3. Streamlined Context = Better Results
Many people try to cram all background information into an AI conversation. But facts prove that giving the AI less but more precise information yields better results. For a new task, start a new conversation. Don't make the AI dig through a pile of history for answers.

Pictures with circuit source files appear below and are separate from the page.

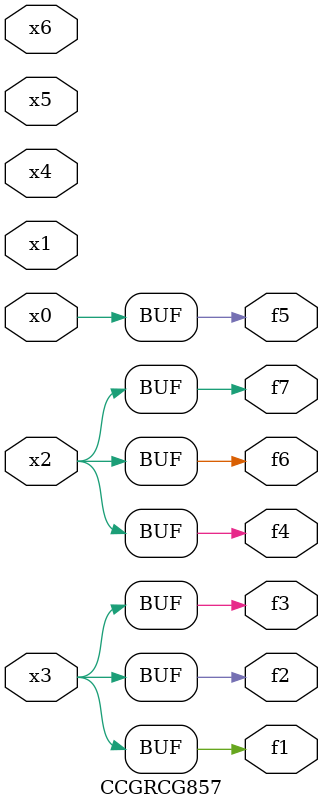
<source format=v>
module CCGRCG857(
	input x0, x1, x2, x3, x4, x5, x6,
	output f1, f2, f3, f4, f5, f6, f7
);
	assign f1 = x3;
	assign f2 = x3;
	assign f3 = x3;
	assign f4 = x2;
	assign f5 = x0;
	assign f6 = x2;
	assign f7 = x2;
endmodule

</source>
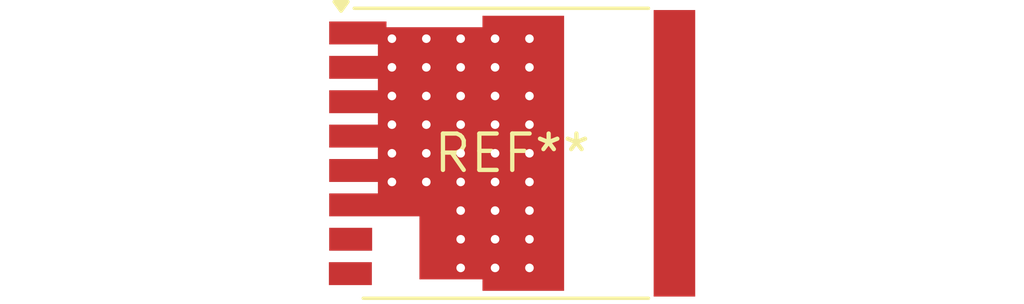
<source format=kicad_pcb>
(kicad_pcb (version 20240108) (generator pcbnew)

  (general
    (thickness 1.6)
  )

  (paper "A4")
  (layers
    (0 "F.Cu" signal)
    (31 "B.Cu" signal)
    (32 "B.Adhes" user "B.Adhesive")
    (33 "F.Adhes" user "F.Adhesive")
    (34 "B.Paste" user)
    (35 "F.Paste" user)
    (36 "B.SilkS" user "B.Silkscreen")
    (37 "F.SilkS" user "F.Silkscreen")
    (38 "B.Mask" user)
    (39 "F.Mask" user)
    (40 "Dwgs.User" user "User.Drawings")
    (41 "Cmts.User" user "User.Comments")
    (42 "Eco1.User" user "User.Eco1")
    (43 "Eco2.User" user "User.Eco2")
    (44 "Edge.Cuts" user)
    (45 "Margin" user)
    (46 "B.CrtYd" user "B.Courtyard")
    (47 "F.CrtYd" user "F.Courtyard")
    (48 "B.Fab" user)
    (49 "F.Fab" user)
    (50 "User.1" user)
    (51 "User.2" user)
    (52 "User.3" user)
    (53 "User.4" user)
    (54 "User.5" user)
    (55 "User.6" user)
    (56 "User.7" user)
    (57 "User.8" user)
    (58 "User.9" user)
  )

  (setup
    (pad_to_mask_clearance 0)
    (pcbplotparams
      (layerselection 0x00010fc_ffffffff)
      (plot_on_all_layers_selection 0x0000000_00000000)
      (disableapertmacros false)
      (usegerberextensions false)
      (usegerberattributes false)
      (usegerberadvancedattributes false)
      (creategerberjobfile false)
      (dashed_line_dash_ratio 12.000000)
      (dashed_line_gap_ratio 3.000000)
      (svgprecision 4)
      (plotframeref false)
      (viasonmask false)
      (mode 1)
      (useauxorigin false)
      (hpglpennumber 1)
      (hpglpenspeed 20)
      (hpglpendiameter 15.000000)
      (dxfpolygonmode false)
      (dxfimperialunits false)
      (dxfusepcbnewfont false)
      (psnegative false)
      (psa4output false)
      (plotreference false)
      (plotvalue false)
      (plotinvisibletext false)
      (sketchpadsonfab false)
      (subtractmaskfromsilk false)
      (outputformat 1)
      (mirror false)
      (drillshape 1)
      (scaleselection 1)
      (outputdirectory "")
    )
  )

  (net 0 "")

  (footprint "Infineon_PG-HSOF-8-3_ThermalVias" (layer "F.Cu") (at 0 0))

)

</source>
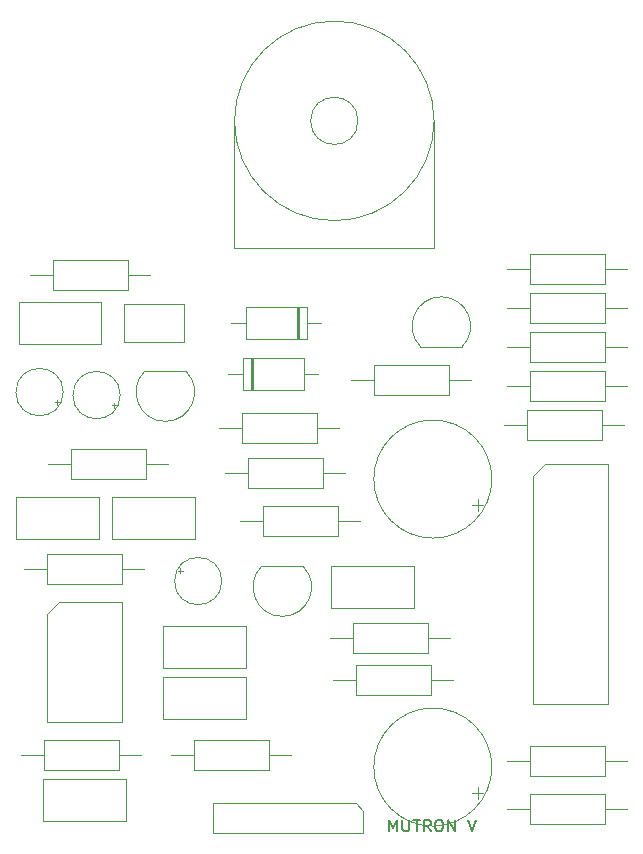
<source format=gbr>
G04 #@! TF.GenerationSoftware,KiCad,Pcbnew,7.0.11+dfsg-1build4*
G04 #@! TF.CreationDate,2026-01-25T21:38:33-05:00*
G04 #@! TF.ProjectId,Envelope-01-mutronv,456e7665-6c6f-4706-952d-30312d6d7574,rev?*
G04 #@! TF.SameCoordinates,Original*
G04 #@! TF.FileFunction,AssemblyDrawing,Top*
%FSLAX46Y46*%
G04 Gerber Fmt 4.6, Leading zero omitted, Abs format (unit mm)*
G04 Created by KiCad (PCBNEW 7.0.11+dfsg-1build4) date 2026-01-25 21:38:33*
%MOMM*%
%LPD*%
G01*
G04 APERTURE LIST*
%ADD10C,0.150000*%
%ADD11C,0.100000*%
G04 APERTURE END LIST*
D10*
X132724762Y-99934819D02*
X132724762Y-98934819D01*
X132724762Y-98934819D02*
X133058095Y-99649104D01*
X133058095Y-99649104D02*
X133391428Y-98934819D01*
X133391428Y-98934819D02*
X133391428Y-99934819D01*
X133867619Y-98934819D02*
X133867619Y-99744342D01*
X133867619Y-99744342D02*
X133915238Y-99839580D01*
X133915238Y-99839580D02*
X133962857Y-99887200D01*
X133962857Y-99887200D02*
X134058095Y-99934819D01*
X134058095Y-99934819D02*
X134248571Y-99934819D01*
X134248571Y-99934819D02*
X134343809Y-99887200D01*
X134343809Y-99887200D02*
X134391428Y-99839580D01*
X134391428Y-99839580D02*
X134439047Y-99744342D01*
X134439047Y-99744342D02*
X134439047Y-98934819D01*
X134772381Y-98934819D02*
X135343809Y-98934819D01*
X135058095Y-99934819D02*
X135058095Y-98934819D01*
X136248571Y-99934819D02*
X135915238Y-99458628D01*
X135677143Y-99934819D02*
X135677143Y-98934819D01*
X135677143Y-98934819D02*
X136058095Y-98934819D01*
X136058095Y-98934819D02*
X136153333Y-98982438D01*
X136153333Y-98982438D02*
X136200952Y-99030057D01*
X136200952Y-99030057D02*
X136248571Y-99125295D01*
X136248571Y-99125295D02*
X136248571Y-99268152D01*
X136248571Y-99268152D02*
X136200952Y-99363390D01*
X136200952Y-99363390D02*
X136153333Y-99411009D01*
X136153333Y-99411009D02*
X136058095Y-99458628D01*
X136058095Y-99458628D02*
X135677143Y-99458628D01*
X136867619Y-98934819D02*
X137058095Y-98934819D01*
X137058095Y-98934819D02*
X137153333Y-98982438D01*
X137153333Y-98982438D02*
X137248571Y-99077676D01*
X137248571Y-99077676D02*
X137296190Y-99268152D01*
X137296190Y-99268152D02*
X137296190Y-99601485D01*
X137296190Y-99601485D02*
X137248571Y-99791961D01*
X137248571Y-99791961D02*
X137153333Y-99887200D01*
X137153333Y-99887200D02*
X137058095Y-99934819D01*
X137058095Y-99934819D02*
X136867619Y-99934819D01*
X136867619Y-99934819D02*
X136772381Y-99887200D01*
X136772381Y-99887200D02*
X136677143Y-99791961D01*
X136677143Y-99791961D02*
X136629524Y-99601485D01*
X136629524Y-99601485D02*
X136629524Y-99268152D01*
X136629524Y-99268152D02*
X136677143Y-99077676D01*
X136677143Y-99077676D02*
X136772381Y-98982438D01*
X136772381Y-98982438D02*
X136867619Y-98934819D01*
X137724762Y-99934819D02*
X137724762Y-98934819D01*
X137724762Y-98934819D02*
X138296190Y-99934819D01*
X138296190Y-99934819D02*
X138296190Y-98934819D01*
X139391429Y-98934819D02*
X139724762Y-99934819D01*
X139724762Y-99934819D02*
X140058095Y-98934819D01*
D11*
X134858000Y-77498000D02*
X127858000Y-77498000D01*
X127858000Y-80998000D02*
X134858000Y-80998000D01*
X127858000Y-77498000D02*
X127858000Y-80998000D01*
X134858000Y-80998000D02*
X134858000Y-77498000D01*
X140726861Y-96675500D02*
X139726861Y-96675500D01*
X140226861Y-97175500D02*
X140226861Y-96175500D01*
X141438000Y-94488000D02*
G75*
G03*
X131438000Y-94488000I-5000000J0D01*
G01*
X131438000Y-94488000D02*
G75*
G03*
X141438000Y-94488000I5000000J0D01*
G01*
X110266000Y-58496000D02*
X115366000Y-58496000D01*
X115366000Y-55296000D02*
X110266000Y-55296000D01*
X110266000Y-55296000D02*
X110266000Y-58496000D01*
X115366000Y-58496000D02*
X115366000Y-55296000D01*
X140226861Y-72791500D02*
X140226861Y-71791500D01*
X140726861Y-72291500D02*
X139726861Y-72291500D01*
X141438000Y-70104000D02*
G75*
G03*
X131438000Y-70104000I-5000000J0D01*
G01*
X131438000Y-70104000D02*
G75*
G03*
X141438000Y-70104000I5000000J0D01*
G01*
X109668554Y-63859500D02*
X109268554Y-63859500D01*
X109468554Y-64059500D02*
X109468554Y-63659500D01*
X109966000Y-62992000D02*
G75*
G03*
X105966000Y-62992000I-2000000J0D01*
G01*
X105966000Y-62992000D02*
G75*
G03*
X109966000Y-62992000I2000000J0D01*
G01*
X116316000Y-75156000D02*
X116316000Y-71656000D01*
X109316000Y-71656000D02*
X109316000Y-75156000D01*
X109316000Y-75156000D02*
X116316000Y-75156000D01*
X116316000Y-71656000D02*
X109316000Y-71656000D01*
X108362000Y-55146000D02*
X101362000Y-55146000D01*
X101362000Y-55146000D02*
X101362000Y-58646000D01*
X108362000Y-58646000D02*
X108362000Y-55146000D01*
X101362000Y-58646000D02*
X108362000Y-58646000D01*
X101188000Y-75156000D02*
X108188000Y-75156000D01*
X108188000Y-71656000D02*
X101188000Y-71656000D01*
X101188000Y-71656000D02*
X101188000Y-75156000D01*
X108188000Y-75156000D02*
X108188000Y-71656000D01*
X104642554Y-63805500D02*
X104642554Y-63405500D01*
X104842554Y-63605500D02*
X104442554Y-63605500D01*
X105140000Y-62738000D02*
G75*
G03*
X101140000Y-62738000I-2000000J0D01*
G01*
X101140000Y-62738000D02*
G75*
G03*
X105140000Y-62738000I2000000J0D01*
G01*
X113634000Y-86078000D02*
X120634000Y-86078000D01*
X120634000Y-82578000D02*
X113634000Y-82578000D01*
X113634000Y-82578000D02*
X113634000Y-86078000D01*
X120634000Y-86078000D02*
X120634000Y-82578000D01*
X103474000Y-99032000D02*
X110474000Y-99032000D01*
X110474000Y-99032000D02*
X110474000Y-95532000D01*
X110474000Y-95532000D02*
X103474000Y-95532000D01*
X103474000Y-95532000D02*
X103474000Y-99032000D01*
X120634000Y-86896000D02*
X113634000Y-86896000D01*
X113634000Y-86896000D02*
X113634000Y-90396000D01*
X113634000Y-90396000D02*
X120634000Y-90396000D01*
X120634000Y-90396000D02*
X120634000Y-86896000D01*
X118570000Y-78740000D02*
G75*
G03*
X114570000Y-78740000I-2000000J0D01*
G01*
X114570000Y-78740000D02*
G75*
G03*
X118570000Y-78740000I2000000J0D01*
G01*
X115067446Y-77672500D02*
X115067446Y-78072500D01*
X114867446Y-77872500D02*
X115267446Y-77872500D01*
X120590000Y-55546000D02*
X120590000Y-58246000D01*
X127000000Y-56896000D02*
X125790000Y-56896000D01*
X120590000Y-58246000D02*
X125790000Y-58246000D01*
X124910000Y-58246000D02*
X124910000Y-55546000D01*
X125790000Y-55546000D02*
X120590000Y-55546000D01*
X125010000Y-58246000D02*
X125010000Y-55546000D01*
X125790000Y-58246000D02*
X125790000Y-55546000D01*
X125110000Y-58246000D02*
X125110000Y-55546000D01*
X119380000Y-56896000D02*
X120590000Y-56896000D01*
X125536000Y-62564000D02*
X125536000Y-59864000D01*
X119126000Y-61214000D02*
X120336000Y-61214000D01*
X121116000Y-59864000D02*
X121116000Y-62564000D01*
X121216000Y-59864000D02*
X121216000Y-62564000D01*
X120336000Y-59864000D02*
X120336000Y-62564000D01*
X120336000Y-62564000D02*
X125536000Y-62564000D01*
X121016000Y-59864000D02*
X121016000Y-62564000D01*
X126746000Y-61214000D02*
X125536000Y-61214000D01*
X125536000Y-59864000D02*
X120336000Y-59864000D01*
X117856000Y-97536000D02*
X129921000Y-97536000D01*
X117856000Y-100076000D02*
X117856000Y-97536000D01*
X130556000Y-98171000D02*
X130556000Y-100076000D01*
X130556000Y-100076000D02*
X117856000Y-100076000D01*
X129921000Y-97536000D02*
X130556000Y-98171000D01*
X125468000Y-77498000D02*
X121968000Y-77498000D01*
X121944375Y-77494375D02*
G75*
G03*
X123698000Y-81728000I1753625J-1753625D01*
G01*
X123698000Y-81728000D02*
G75*
G03*
X125451625Y-77494375I0J2480000D01*
G01*
X135390000Y-58900000D02*
X138890000Y-58900000D01*
X138913625Y-58903625D02*
G75*
G03*
X137160000Y-54670000I-1753625J1753625D01*
G01*
X137160000Y-54670000D02*
G75*
G03*
X135406375Y-58903625I0J-2480000D01*
G01*
X135992000Y-82316000D02*
X129692000Y-82316000D01*
X127762000Y-83566000D02*
X129692000Y-83566000D01*
X129692000Y-84816000D02*
X135992000Y-84816000D01*
X129692000Y-82316000D02*
X129692000Y-84816000D01*
X137922000Y-83566000D02*
X135992000Y-83566000D01*
X135992000Y-84816000D02*
X135992000Y-82316000D01*
X144678000Y-56876000D02*
X150978000Y-56876000D01*
X150978000Y-56876000D02*
X150978000Y-54376000D01*
X142748000Y-55626000D02*
X144678000Y-55626000D01*
X152908000Y-55626000D02*
X150978000Y-55626000D01*
X144678000Y-54376000D02*
X144678000Y-56876000D01*
X150978000Y-54376000D02*
X144678000Y-54376000D01*
X150978000Y-99294000D02*
X150978000Y-96794000D01*
X142748000Y-98044000D02*
X144678000Y-98044000D01*
X150978000Y-96794000D02*
X144678000Y-96794000D01*
X144678000Y-96794000D02*
X144678000Y-99294000D01*
X152908000Y-98044000D02*
X150978000Y-98044000D01*
X144678000Y-99294000D02*
X150978000Y-99294000D01*
X114046000Y-68834000D02*
X112116000Y-68834000D01*
X112116000Y-67584000D02*
X105816000Y-67584000D01*
X105816000Y-67584000D02*
X105816000Y-70084000D01*
X105816000Y-70084000D02*
X112116000Y-70084000D01*
X112116000Y-70084000D02*
X112116000Y-67584000D01*
X103886000Y-68834000D02*
X105816000Y-68834000D01*
X120802000Y-70846000D02*
X127102000Y-70846000D01*
X127102000Y-68346000D02*
X120802000Y-68346000D01*
X129032000Y-69596000D02*
X127102000Y-69596000D01*
X118872000Y-69596000D02*
X120802000Y-69596000D01*
X127102000Y-70846000D02*
X127102000Y-68346000D01*
X120802000Y-68346000D02*
X120802000Y-70846000D01*
X128372000Y-72410000D02*
X122072000Y-72410000D01*
X120142000Y-73660000D02*
X122072000Y-73660000D01*
X128372000Y-74910000D02*
X128372000Y-72410000D01*
X130302000Y-73660000D02*
X128372000Y-73660000D01*
X122072000Y-74910000D02*
X128372000Y-74910000D01*
X122072000Y-72410000D02*
X122072000Y-74910000D01*
X126594000Y-64536000D02*
X120294000Y-64536000D01*
X118364000Y-65786000D02*
X120294000Y-65786000D01*
X120294000Y-64536000D02*
X120294000Y-67036000D01*
X126594000Y-67036000D02*
X126594000Y-64536000D01*
X120294000Y-67036000D02*
X126594000Y-67036000D01*
X128524000Y-65786000D02*
X126594000Y-65786000D01*
X137770000Y-62972000D02*
X137770000Y-60472000D01*
X129540000Y-61722000D02*
X131470000Y-61722000D01*
X131470000Y-62972000D02*
X137770000Y-62972000D01*
X137770000Y-60472000D02*
X131470000Y-60472000D01*
X139700000Y-61722000D02*
X137770000Y-61722000D01*
X131470000Y-60472000D02*
X131470000Y-62972000D01*
X150978000Y-60980000D02*
X144678000Y-60980000D01*
X152908000Y-62230000D02*
X150978000Y-62230000D01*
X142748000Y-62230000D02*
X144678000Y-62230000D01*
X144678000Y-63480000D02*
X150978000Y-63480000D01*
X144678000Y-60980000D02*
X144678000Y-63480000D01*
X150978000Y-63480000D02*
X150978000Y-60980000D01*
X109830000Y-94722000D02*
X109830000Y-92222000D01*
X111760000Y-93472000D02*
X109830000Y-93472000D01*
X109830000Y-92222000D02*
X103530000Y-92222000D01*
X101600000Y-93472000D02*
X103530000Y-93472000D01*
X103530000Y-94722000D02*
X109830000Y-94722000D01*
X103530000Y-92222000D02*
X103530000Y-94722000D01*
X144678000Y-51074000D02*
X144678000Y-53574000D01*
X142748000Y-52324000D02*
X144678000Y-52324000D01*
X144678000Y-53574000D02*
X150978000Y-53574000D01*
X150978000Y-53574000D02*
X150978000Y-51074000D01*
X152908000Y-52324000D02*
X150978000Y-52324000D01*
X150978000Y-51074000D02*
X144678000Y-51074000D01*
X144678000Y-95230000D02*
X150978000Y-95230000D01*
X144678000Y-92730000D02*
X144678000Y-95230000D01*
X150978000Y-92730000D02*
X144678000Y-92730000D01*
X142748000Y-93980000D02*
X144678000Y-93980000D01*
X150978000Y-95230000D02*
X150978000Y-92730000D01*
X152908000Y-93980000D02*
X150978000Y-93980000D01*
X116230000Y-92222000D02*
X116230000Y-94722000D01*
X124460000Y-93472000D02*
X122530000Y-93472000D01*
X114300000Y-93472000D02*
X116230000Y-93472000D01*
X122530000Y-92222000D02*
X116230000Y-92222000D01*
X116230000Y-94722000D02*
X122530000Y-94722000D01*
X122530000Y-94722000D02*
X122530000Y-92222000D01*
X103784000Y-76474000D02*
X103784000Y-78974000D01*
X101854000Y-77724000D02*
X103784000Y-77724000D01*
X110084000Y-78974000D02*
X110084000Y-76474000D01*
X110084000Y-76474000D02*
X103784000Y-76474000D01*
X103784000Y-78974000D02*
X110084000Y-78974000D01*
X112014000Y-77724000D02*
X110084000Y-77724000D01*
X129946000Y-85872000D02*
X129946000Y-88372000D01*
X128016000Y-87122000D02*
X129946000Y-87122000D01*
X136246000Y-85872000D02*
X129946000Y-85872000D01*
X136246000Y-88372000D02*
X136246000Y-85872000D01*
X129946000Y-88372000D02*
X136246000Y-88372000D01*
X138176000Y-87122000D02*
X136246000Y-87122000D01*
X119646000Y-39774000D02*
X119646000Y-50574000D01*
X136546000Y-50574000D02*
X136546000Y-39774000D01*
X119646000Y-50574000D02*
X136546000Y-50574000D01*
X130096000Y-39774000D02*
G75*
G03*
X126096000Y-39774000I-2000000J0D01*
G01*
X126096000Y-39774000D02*
G75*
G03*
X130096000Y-39774000I2000000J0D01*
G01*
X136546000Y-39774000D02*
G75*
G03*
X119646000Y-39774000I-8450000J0D01*
G01*
X119646000Y-39774000D02*
G75*
G03*
X136546000Y-39774000I8450000J0D01*
G01*
X103759000Y-81518000D02*
X104759000Y-80518000D01*
X103759000Y-90678000D02*
X103759000Y-81518000D01*
X104759000Y-80518000D02*
X110109000Y-80518000D01*
X110109000Y-80518000D02*
X110109000Y-90678000D01*
X110109000Y-90678000D02*
X103759000Y-90678000D01*
X145907000Y-68834000D02*
X151257000Y-68834000D01*
X144907000Y-89154000D02*
X144907000Y-69834000D01*
X144907000Y-69834000D02*
X145907000Y-68834000D01*
X151257000Y-68834000D02*
X151257000Y-89154000D01*
X151257000Y-89154000D02*
X144907000Y-89154000D01*
X144678000Y-57678000D02*
X144678000Y-60178000D01*
X150978000Y-60178000D02*
X150978000Y-57678000D01*
X144678000Y-60178000D02*
X150978000Y-60178000D01*
X152908000Y-58928000D02*
X150978000Y-58928000D01*
X142748000Y-58928000D02*
X144678000Y-58928000D01*
X150978000Y-57678000D02*
X144678000Y-57678000D01*
X142494000Y-65532000D02*
X144424000Y-65532000D01*
X150724000Y-66782000D02*
X150724000Y-64282000D01*
X150724000Y-64282000D02*
X144424000Y-64282000D01*
X144424000Y-66782000D02*
X150724000Y-66782000D01*
X144424000Y-64282000D02*
X144424000Y-66782000D01*
X152654000Y-65532000D02*
X150724000Y-65532000D01*
X102362000Y-52832000D02*
X104292000Y-52832000D01*
X112522000Y-52832000D02*
X110592000Y-52832000D01*
X104292000Y-54082000D02*
X110592000Y-54082000D01*
X110592000Y-54082000D02*
X110592000Y-51582000D01*
X104292000Y-51582000D02*
X104292000Y-54082000D01*
X110592000Y-51582000D02*
X104292000Y-51582000D01*
X115562000Y-60988000D02*
X112062000Y-60988000D01*
X113792000Y-65218000D02*
G75*
G03*
X115545625Y-60984375I0J2480000D01*
G01*
X112038375Y-60984375D02*
G75*
G03*
X113792000Y-65218000I1753625J-1753625D01*
G01*
M02*

</source>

Deeper Change: The AI Pricing Model Is Being Reshaped
Behind this wave of "model migration" lies a shakeup in the entire AI industry's pricing logic.
The high valuations of OpenAI and Anthropic are built on the assumption of "continuously high revenue growth." But if more and more enterprises follow Coinbase and Lindy's lead and switch to cheaper alternatives, this assumption won't hold.
According to reports, a price war has already started between OpenAI and Anthropic. In OpenAI's newly released GPT-5.6 series, the Terra model is half the price of GPT-5.5, and Luna is positioned as the lowest-cost option.
For users, this is good news. The more competition, the lower the prices, the more choices.
When American giants start using Chinese models to save money, it shows that AI competition is no longer just a benchmark race in the lab, but a real cost competition involving hard cash. Being able to do the same thing with less money is the real skill.